You can get "ä" by holding the "alt" key and typing 132.
I always have to write letters to a guy who has an "ø" in his last name (Ctrl,/,o).
Now I can write that fan letter to Lars-Erik Sjoberg.
Now that we're down this road, has there ever been a francophone hockey player with a cedille in his name?
Maurice Riçhard.
Seriously, I've never seen cedillas in a given name.
If they did, I think hockey players would drop it because they might think it's wimpy.
However, I think Jean - Francois Cedille was cut from the Macon Whoopee several years ago...
Wasn't Cedille on the other wing on the line with Pierre Lambert and Marc Gagnon?
"Someone's uniform in this dressing room stinks... and I want it rrrre-moved."

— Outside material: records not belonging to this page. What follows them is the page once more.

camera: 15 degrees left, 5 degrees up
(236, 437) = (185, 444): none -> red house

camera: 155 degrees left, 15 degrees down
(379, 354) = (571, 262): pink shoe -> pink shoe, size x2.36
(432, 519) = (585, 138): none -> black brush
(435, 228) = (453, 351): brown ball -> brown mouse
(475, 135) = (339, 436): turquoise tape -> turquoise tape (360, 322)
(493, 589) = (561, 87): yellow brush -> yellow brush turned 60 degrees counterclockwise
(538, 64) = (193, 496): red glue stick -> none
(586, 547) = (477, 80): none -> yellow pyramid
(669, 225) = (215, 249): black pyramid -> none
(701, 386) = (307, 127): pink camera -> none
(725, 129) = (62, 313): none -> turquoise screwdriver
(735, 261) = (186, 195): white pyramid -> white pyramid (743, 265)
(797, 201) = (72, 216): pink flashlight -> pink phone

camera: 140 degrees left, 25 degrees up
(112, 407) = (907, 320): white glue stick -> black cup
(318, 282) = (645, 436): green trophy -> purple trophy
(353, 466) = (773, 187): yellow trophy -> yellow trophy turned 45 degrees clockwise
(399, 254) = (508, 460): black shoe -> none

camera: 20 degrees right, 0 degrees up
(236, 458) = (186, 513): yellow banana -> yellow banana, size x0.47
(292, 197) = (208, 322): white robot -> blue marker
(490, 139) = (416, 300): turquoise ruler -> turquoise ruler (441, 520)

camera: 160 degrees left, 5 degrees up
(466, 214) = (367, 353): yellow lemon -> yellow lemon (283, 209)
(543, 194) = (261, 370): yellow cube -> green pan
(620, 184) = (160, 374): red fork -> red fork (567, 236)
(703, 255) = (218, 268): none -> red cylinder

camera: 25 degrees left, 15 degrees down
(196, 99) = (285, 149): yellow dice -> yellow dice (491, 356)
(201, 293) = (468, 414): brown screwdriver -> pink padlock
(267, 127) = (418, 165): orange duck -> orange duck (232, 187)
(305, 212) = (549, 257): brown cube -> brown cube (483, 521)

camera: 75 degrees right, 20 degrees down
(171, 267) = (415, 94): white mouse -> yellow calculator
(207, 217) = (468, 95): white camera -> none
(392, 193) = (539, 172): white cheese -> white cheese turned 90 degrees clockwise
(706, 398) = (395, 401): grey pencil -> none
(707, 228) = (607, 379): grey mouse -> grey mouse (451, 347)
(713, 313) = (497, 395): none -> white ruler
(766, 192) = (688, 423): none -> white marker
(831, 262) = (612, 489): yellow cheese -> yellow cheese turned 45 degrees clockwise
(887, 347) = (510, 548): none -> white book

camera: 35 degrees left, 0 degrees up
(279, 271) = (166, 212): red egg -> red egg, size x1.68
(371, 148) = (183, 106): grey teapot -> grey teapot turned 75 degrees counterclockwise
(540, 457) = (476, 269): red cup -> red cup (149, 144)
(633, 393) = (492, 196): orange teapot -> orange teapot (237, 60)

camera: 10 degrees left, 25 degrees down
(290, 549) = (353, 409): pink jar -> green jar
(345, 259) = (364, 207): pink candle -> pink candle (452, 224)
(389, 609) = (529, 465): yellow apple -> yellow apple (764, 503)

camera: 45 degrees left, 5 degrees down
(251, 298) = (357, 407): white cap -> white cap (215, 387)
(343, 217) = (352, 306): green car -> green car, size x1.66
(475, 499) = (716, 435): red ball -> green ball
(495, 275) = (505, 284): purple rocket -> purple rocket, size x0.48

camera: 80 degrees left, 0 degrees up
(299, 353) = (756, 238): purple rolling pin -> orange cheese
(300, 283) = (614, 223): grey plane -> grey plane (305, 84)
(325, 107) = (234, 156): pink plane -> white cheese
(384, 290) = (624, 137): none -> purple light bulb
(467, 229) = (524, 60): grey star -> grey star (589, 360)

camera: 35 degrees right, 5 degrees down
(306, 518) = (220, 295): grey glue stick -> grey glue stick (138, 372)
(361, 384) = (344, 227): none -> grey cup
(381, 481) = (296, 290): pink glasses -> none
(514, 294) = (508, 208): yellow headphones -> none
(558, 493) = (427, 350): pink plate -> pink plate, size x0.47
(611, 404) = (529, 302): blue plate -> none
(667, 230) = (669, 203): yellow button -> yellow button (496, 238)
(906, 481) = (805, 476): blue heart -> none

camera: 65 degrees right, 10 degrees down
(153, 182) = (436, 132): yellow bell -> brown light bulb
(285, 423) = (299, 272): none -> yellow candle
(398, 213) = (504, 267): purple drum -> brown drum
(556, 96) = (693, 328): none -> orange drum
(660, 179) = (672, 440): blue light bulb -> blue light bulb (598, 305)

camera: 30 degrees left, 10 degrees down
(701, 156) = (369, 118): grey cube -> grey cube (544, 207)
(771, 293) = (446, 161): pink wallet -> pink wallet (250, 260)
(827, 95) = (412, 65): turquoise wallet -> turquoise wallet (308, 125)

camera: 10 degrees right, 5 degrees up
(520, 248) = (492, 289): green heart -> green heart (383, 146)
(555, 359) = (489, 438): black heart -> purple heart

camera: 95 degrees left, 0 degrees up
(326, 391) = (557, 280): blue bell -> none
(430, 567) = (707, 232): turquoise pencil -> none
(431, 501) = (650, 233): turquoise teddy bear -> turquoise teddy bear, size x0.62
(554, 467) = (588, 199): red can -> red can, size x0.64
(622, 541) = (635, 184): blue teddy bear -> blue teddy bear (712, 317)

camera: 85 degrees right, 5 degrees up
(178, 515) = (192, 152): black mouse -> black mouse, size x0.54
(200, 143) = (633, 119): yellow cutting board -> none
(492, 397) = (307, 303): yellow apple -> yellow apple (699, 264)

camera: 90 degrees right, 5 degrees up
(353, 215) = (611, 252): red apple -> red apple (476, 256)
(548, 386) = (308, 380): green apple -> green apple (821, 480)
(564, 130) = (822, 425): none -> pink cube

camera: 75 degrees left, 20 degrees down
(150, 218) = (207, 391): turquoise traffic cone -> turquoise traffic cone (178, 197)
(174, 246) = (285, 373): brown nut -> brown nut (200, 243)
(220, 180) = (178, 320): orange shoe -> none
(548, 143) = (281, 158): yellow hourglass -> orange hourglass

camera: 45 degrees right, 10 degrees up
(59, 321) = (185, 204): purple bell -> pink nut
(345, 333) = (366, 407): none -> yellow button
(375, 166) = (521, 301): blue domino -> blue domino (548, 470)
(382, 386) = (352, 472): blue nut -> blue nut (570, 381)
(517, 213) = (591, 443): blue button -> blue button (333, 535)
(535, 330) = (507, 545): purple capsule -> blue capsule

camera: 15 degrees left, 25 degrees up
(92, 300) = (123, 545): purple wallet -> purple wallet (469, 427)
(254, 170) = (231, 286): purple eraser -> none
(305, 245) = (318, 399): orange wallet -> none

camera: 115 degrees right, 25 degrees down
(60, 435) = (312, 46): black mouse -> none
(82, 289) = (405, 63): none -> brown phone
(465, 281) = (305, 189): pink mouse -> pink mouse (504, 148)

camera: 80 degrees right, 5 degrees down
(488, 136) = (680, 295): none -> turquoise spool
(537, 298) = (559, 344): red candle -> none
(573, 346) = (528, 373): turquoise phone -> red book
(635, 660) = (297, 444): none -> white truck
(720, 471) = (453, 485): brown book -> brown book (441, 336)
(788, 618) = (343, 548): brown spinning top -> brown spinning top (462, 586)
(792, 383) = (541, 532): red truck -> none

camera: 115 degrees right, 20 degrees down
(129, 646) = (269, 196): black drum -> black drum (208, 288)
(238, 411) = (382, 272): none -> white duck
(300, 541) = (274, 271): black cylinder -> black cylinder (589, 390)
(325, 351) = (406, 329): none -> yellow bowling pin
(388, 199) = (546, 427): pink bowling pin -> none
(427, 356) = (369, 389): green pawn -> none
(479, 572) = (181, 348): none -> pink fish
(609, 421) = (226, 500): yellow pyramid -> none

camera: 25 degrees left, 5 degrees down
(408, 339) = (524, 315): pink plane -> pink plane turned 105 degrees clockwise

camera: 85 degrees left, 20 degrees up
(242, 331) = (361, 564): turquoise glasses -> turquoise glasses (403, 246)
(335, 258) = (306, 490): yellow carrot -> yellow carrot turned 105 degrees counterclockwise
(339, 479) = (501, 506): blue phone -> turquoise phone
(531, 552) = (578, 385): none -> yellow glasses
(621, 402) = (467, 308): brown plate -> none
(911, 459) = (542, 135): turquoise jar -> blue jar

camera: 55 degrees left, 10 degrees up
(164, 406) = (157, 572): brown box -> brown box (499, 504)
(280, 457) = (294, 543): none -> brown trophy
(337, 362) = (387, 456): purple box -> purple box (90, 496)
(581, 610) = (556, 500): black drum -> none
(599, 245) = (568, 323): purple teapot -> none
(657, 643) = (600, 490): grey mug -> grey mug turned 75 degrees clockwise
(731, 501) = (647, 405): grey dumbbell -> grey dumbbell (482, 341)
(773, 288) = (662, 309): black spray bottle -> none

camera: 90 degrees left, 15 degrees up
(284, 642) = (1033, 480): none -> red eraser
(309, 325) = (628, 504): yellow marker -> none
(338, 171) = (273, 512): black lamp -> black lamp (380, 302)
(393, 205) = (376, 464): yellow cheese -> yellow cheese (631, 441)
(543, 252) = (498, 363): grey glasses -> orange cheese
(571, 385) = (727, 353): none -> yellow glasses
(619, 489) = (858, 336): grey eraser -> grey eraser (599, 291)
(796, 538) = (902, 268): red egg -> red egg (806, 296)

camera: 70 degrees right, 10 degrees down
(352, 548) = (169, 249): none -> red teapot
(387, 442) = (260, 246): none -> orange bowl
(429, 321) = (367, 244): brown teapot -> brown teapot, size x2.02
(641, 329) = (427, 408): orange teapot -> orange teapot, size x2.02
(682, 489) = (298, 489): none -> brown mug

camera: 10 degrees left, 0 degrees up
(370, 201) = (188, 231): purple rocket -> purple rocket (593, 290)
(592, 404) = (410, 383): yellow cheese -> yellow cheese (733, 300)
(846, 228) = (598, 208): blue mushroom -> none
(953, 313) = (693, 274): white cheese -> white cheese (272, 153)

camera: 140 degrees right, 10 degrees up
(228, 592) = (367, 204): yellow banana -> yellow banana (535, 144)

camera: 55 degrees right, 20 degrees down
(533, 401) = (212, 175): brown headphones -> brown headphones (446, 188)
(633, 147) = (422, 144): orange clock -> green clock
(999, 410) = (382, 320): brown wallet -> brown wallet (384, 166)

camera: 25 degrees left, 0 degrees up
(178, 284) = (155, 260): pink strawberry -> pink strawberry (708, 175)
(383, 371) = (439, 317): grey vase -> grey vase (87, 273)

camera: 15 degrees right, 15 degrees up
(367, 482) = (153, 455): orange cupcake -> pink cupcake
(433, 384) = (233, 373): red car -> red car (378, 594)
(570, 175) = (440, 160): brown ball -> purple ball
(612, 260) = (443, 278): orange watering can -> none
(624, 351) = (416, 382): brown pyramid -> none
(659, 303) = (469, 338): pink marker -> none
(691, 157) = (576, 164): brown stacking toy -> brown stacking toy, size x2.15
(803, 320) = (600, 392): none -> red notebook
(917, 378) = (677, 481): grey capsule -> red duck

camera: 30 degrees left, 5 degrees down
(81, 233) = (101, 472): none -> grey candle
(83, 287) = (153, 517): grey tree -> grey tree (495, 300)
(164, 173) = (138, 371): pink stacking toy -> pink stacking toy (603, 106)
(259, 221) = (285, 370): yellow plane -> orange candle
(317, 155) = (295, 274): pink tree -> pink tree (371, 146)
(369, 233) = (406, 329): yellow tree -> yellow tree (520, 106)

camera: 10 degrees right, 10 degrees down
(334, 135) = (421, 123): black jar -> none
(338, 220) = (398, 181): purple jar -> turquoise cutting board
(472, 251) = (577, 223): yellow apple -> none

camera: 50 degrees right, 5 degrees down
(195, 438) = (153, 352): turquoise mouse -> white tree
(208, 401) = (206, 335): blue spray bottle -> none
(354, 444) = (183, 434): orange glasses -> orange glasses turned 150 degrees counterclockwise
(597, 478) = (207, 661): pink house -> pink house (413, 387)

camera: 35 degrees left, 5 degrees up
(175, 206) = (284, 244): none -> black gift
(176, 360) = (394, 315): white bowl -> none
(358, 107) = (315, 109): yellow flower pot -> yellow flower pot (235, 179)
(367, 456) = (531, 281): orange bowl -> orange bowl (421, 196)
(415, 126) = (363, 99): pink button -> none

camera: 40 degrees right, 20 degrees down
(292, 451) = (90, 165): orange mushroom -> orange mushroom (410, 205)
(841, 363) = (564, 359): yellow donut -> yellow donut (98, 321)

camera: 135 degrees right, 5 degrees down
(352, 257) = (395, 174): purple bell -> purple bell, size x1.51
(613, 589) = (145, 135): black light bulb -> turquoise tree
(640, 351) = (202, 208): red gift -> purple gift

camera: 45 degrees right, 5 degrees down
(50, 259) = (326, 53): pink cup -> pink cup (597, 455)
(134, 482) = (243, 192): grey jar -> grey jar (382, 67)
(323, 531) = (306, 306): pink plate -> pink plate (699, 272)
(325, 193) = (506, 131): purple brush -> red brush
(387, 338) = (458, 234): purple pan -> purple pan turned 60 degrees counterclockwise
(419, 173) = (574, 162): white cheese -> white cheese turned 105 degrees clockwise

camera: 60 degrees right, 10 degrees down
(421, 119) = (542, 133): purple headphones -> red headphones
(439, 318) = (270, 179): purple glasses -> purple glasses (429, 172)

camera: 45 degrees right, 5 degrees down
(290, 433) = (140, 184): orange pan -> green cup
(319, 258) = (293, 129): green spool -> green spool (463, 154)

Classic line. Then he smashes his stick across the trainer's table in the middle of the dressing room.
The other one is when the high school sweetheart discovers Lambert (or maybe it was his buddy Denis Mercoux, can't remember) discovers he's having an affair.
She gets up from the hotel lobby chair, rips the gold chain (presumably a gift) and blabs: "And she had to be black!"
That was appointment television.
By the way, my word verification is "prion," which may or may not be a subtle comment on how the internet wastes good minds.